Reading up through the documentation and several threads on the internet enlightened me that double values aren’t meant to be precise. They are meant for speed. They can be affected by the strangest things such as directX interfering with the bits. It’s scary, but it is what it is. The solution? Use decimal types. Almost always, you are going to use the slightly heavier but absolutely precise decimal types. DO NOT use floating point type variables.

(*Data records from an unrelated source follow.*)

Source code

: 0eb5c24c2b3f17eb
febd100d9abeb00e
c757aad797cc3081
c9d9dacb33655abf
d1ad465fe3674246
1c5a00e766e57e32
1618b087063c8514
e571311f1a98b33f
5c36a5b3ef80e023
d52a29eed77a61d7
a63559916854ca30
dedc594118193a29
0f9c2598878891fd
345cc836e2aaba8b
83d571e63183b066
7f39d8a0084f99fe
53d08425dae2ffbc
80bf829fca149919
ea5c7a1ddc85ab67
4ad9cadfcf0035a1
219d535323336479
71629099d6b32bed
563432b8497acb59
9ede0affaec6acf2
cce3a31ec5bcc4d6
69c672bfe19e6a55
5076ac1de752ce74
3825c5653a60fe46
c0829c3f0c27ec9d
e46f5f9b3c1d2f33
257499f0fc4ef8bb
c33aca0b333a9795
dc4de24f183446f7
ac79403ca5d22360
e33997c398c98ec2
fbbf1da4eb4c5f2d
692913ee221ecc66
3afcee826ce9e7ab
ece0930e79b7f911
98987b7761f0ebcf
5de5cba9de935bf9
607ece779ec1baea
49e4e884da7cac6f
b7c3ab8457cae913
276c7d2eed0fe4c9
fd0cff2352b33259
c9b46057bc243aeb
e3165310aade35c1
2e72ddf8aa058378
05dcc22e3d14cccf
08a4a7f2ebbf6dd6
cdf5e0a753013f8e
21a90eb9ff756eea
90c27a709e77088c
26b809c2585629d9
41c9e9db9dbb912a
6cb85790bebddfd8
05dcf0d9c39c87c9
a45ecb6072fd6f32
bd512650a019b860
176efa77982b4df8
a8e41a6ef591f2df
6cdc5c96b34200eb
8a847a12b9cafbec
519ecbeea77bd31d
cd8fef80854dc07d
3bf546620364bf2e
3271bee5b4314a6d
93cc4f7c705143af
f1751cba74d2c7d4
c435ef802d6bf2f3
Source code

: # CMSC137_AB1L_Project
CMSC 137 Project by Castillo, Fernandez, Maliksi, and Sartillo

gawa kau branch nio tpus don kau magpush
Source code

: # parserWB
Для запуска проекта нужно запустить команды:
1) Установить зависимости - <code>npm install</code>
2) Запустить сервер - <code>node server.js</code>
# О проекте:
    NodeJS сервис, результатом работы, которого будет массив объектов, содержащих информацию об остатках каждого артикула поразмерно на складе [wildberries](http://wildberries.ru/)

But that begs the question. What are double types useful for? Sure, they are faster but where would you use them? Essentially in anything that needs speed while allowing for a very small percentage of error. Redrawing sprites based on their screen positions can use double to store the vector coordinates. Believe it or not, extremely large dataset mining, to get a general trend is a likely application. But essentially, for us who write applications for everyday use, we need precise values and therefore keep it in mind, decimal types.